Stress is now believed to be one of the most significant factors in triggering IBS, so many sufferers are experiencing even more symptoms than usual amid the current anxiety around coronavirus. Stress can accelerate the colon and slow your stomach. It is commonly perceived that women are twice as likely to be affected as men, however, studies show that men are less likely than women to report symptoms of IBS to their doctor. This has resulted in a lack of useful data.

A diagnosis of IBS does not happen overnight. It can be a slow, painstaking, process during which more malignant diseases are ruled out. Likewise, there is no single treatment. It is a case of trying to understand the main driving forces in each patient.

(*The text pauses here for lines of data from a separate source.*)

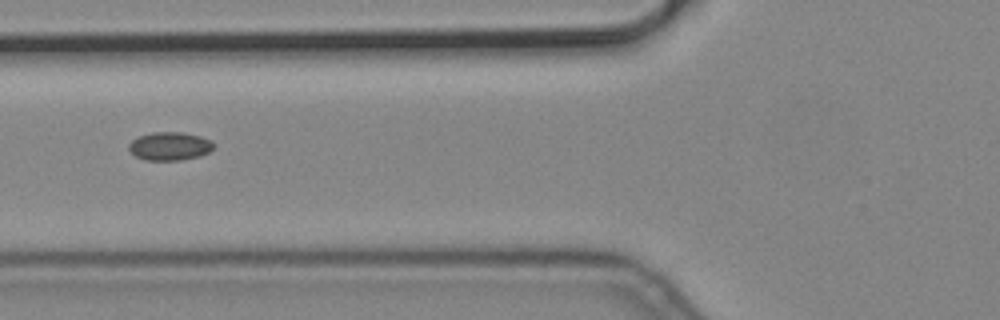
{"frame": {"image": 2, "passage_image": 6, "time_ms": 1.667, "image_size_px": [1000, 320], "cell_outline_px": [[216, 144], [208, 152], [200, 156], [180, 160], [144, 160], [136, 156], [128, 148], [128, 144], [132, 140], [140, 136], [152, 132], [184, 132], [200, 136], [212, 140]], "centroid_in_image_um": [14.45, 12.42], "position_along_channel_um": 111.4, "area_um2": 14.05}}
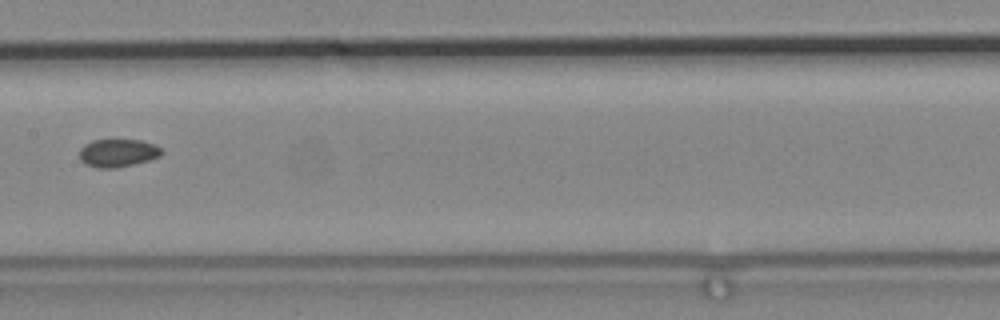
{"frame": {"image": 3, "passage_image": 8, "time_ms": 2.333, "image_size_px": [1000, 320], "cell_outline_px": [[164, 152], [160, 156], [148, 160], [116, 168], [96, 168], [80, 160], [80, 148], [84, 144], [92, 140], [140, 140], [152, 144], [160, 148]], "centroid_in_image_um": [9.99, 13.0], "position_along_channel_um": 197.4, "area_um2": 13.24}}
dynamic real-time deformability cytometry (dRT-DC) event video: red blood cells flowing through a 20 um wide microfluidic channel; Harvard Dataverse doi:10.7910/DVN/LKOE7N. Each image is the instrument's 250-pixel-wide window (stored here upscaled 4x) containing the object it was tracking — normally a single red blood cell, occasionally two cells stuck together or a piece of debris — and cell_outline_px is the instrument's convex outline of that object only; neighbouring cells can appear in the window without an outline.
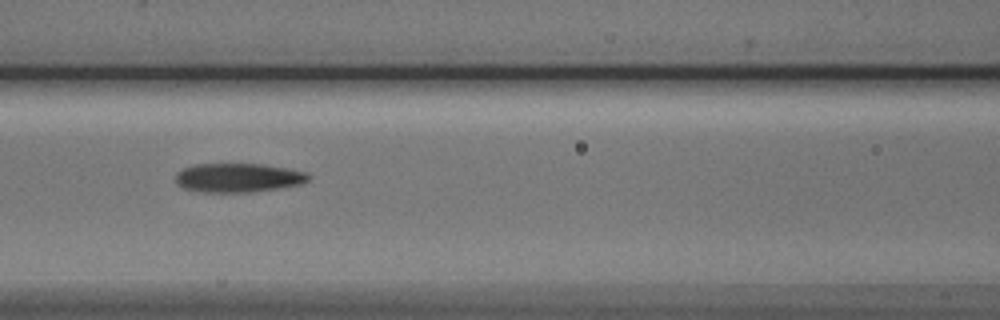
{"species": "Egyptian fruit bat (a non-hibernating species)", "species_latin": "Rousettus aegyptiacus", "temperature_condition": "cold", "stored_images_in_passage": 7, "camera_frame_rate_fps": 3000, "um_per_image_px": 0.085, "animal": {"sex": "male"}, "frame": {"image": 1, "passage_image": 5, "time_ms": 4.333, "image_size_px": [1000, 320], "cell_outline_px": [[312, 176], [304, 184], [248, 192], [204, 192], [184, 188], [176, 180], [176, 172], [184, 168], [196, 164], [264, 164], [308, 172]], "centroid_in_image_um": [20.3, 15.1], "position_along_channel_um": 146.3, "area_um2": 22.37}}
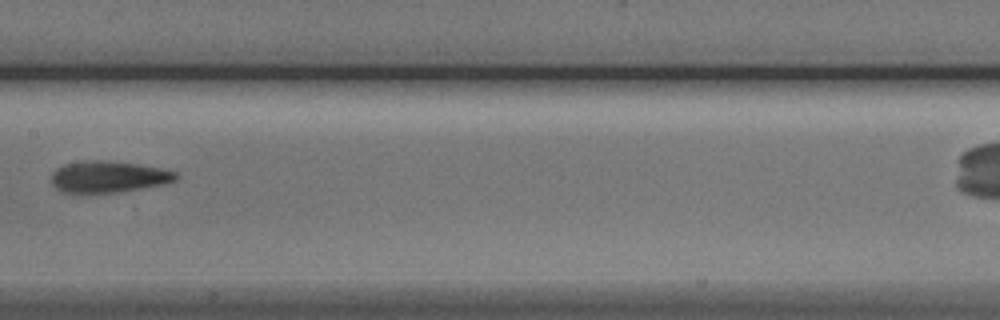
{"frame": {"image": 2, "passage_image": 6, "time_ms": 5.667, "image_size_px": [1000, 320], "cell_outline_px": [[180, 176], [176, 180], [164, 184], [116, 192], [64, 192], [56, 188], [52, 184], [52, 172], [56, 168], [64, 164], [92, 160], [104, 160], [136, 164], [160, 168], [176, 172]], "centroid_in_image_um": [9.22, 15.01], "position_along_channel_um": 198.2, "area_um2": 22.54}}
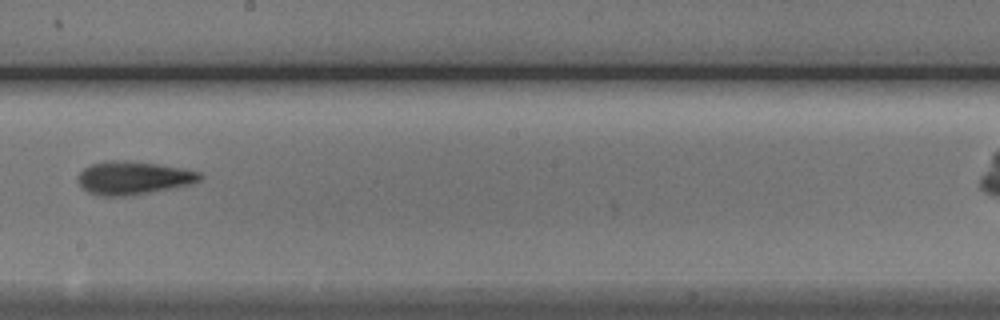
{"frame": {"image": 3, "passage_image": 7, "time_ms": 6.667, "image_size_px": [1000, 320], "cell_outline_px": [[204, 176], [200, 180], [188, 184], [172, 188], [132, 196], [100, 196], [88, 192], [76, 180], [76, 176], [84, 168], [92, 164], [108, 160], [124, 160], [156, 164], [180, 168], [200, 172]], "centroid_in_image_um": [11.29, 15.13], "position_along_channel_um": 236.9, "area_um2": 23.58}}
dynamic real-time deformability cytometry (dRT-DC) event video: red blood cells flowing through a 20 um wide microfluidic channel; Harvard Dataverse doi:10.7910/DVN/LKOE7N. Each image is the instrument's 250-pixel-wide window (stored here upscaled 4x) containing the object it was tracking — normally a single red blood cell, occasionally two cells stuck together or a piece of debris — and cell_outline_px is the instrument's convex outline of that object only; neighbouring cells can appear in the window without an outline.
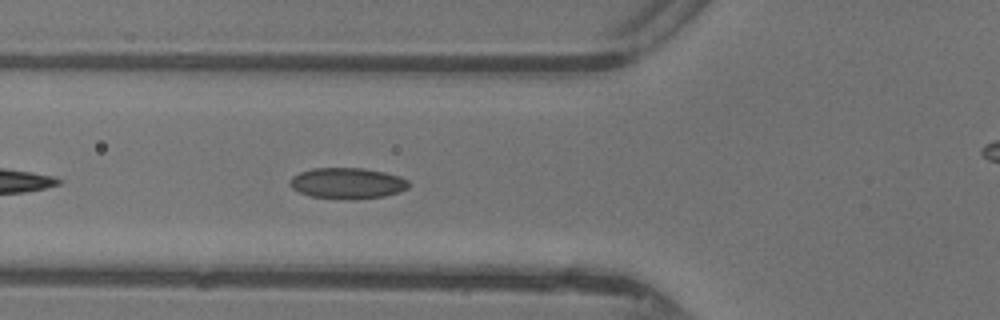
{"species": "common noctule bat (a hibernating species)", "species_latin": "Nyctalus noctula", "temperature_condition": "warm", "stored_images_in_passage": 16, "camera_frame_rate_fps": 3000, "um_per_image_px": 0.085, "animal": {"sex": "female"}, "frame": {"image": 1, "passage_image": 5, "time_ms": 1.333, "image_size_px": [1000, 320], "cell_outline_px": [[408, 188], [400, 192], [384, 196], [308, 196], [292, 188], [288, 184], [288, 180], [292, 176], [300, 172], [312, 168], [364, 168], [384, 172], [400, 176], [408, 180]], "centroid_in_image_um": [29.5, 15.51], "position_along_channel_um": 96.3, "area_um2": 20.58}}
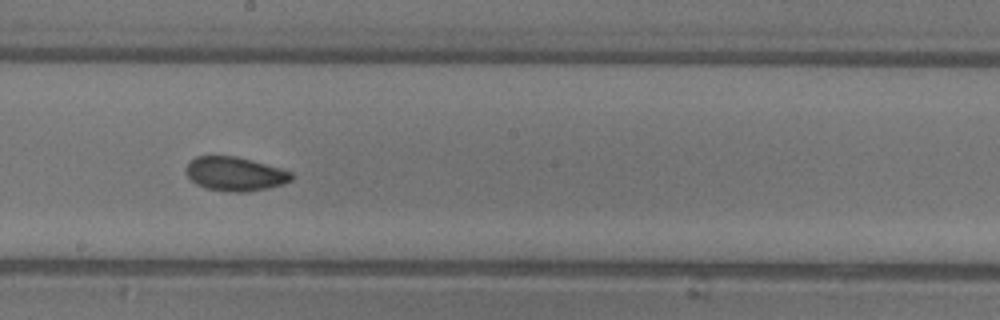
{"frame": {"image": 2, "passage_image": 14, "time_ms": 4.333, "image_size_px": [1000, 320], "cell_outline_px": [[292, 180], [284, 184], [268, 188], [248, 192], [232, 192], [204, 188], [196, 184], [188, 176], [188, 164], [196, 156], [236, 156], [252, 160], [280, 168], [292, 172]], "centroid_in_image_um": [20.02, 14.79], "position_along_channel_um": 228.2, "area_um2": 20.75}}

• Facts about good gut health

Fibre

Add more fibre to your diet. Become familiar with the labels on food. If a product has more than six grams of fibre per 100 gram portion, then it is considered a high fibre product. Foods such as porridge and wholegrain cereals are top of the tree, but simple changes like opting for whole grain bread instead of white bread can make a real difference.

Plant based foods

Help the gut to help itself by buying in a wider variety of plant based foods. Our guts are filled with good bacteria, that make up what is called our gut flora. By eating more fruit, vegetables, and pulses we are not only eating healthily for ourselves, we are also ensuring our gut flora are eating healthily. To help further, avoid processed foods and choose a better alternative.

Limit red meat

Try to limit red meat, and increase the intake of fish. Red meat is fine in moderation, but eat too much and you increase the likelihood of consuming too many nitrates. This can adversely affect long term gut health.

Eat regularly

Eat regularly. Don’t allow too long between meals, and when you eat, make sure you chew your food well before swallowing. Give your gut every chance to absorb the best nutrients it can from what you eat as the food passes through.

Stay hydrated

We all need at least six cups of water per day to stay healthy and limit high sugar content drinks

Prebiotics and probiotics

Explore the use of prebiotics and probiotics. Prebiotics are foods that can encourage the growth of good bacteria in the gut, such as asparagus, leeks, artichokes, onions and garlic. Probiotics are products that can directly add good bacteria to the gut to help it stay healthy, such as Alflorex, which is available in chemists and health food shops.

Destress

Reduce stress. Studies have shown that there is a link between the brain and the gut, called the gut-brain axis, that runs along what is called the vagus nerve. Emotional stress can result in bowel disturbance, as the brain releases certain endorphins that can lead to what your mother would have called “butterflies in the tummy”.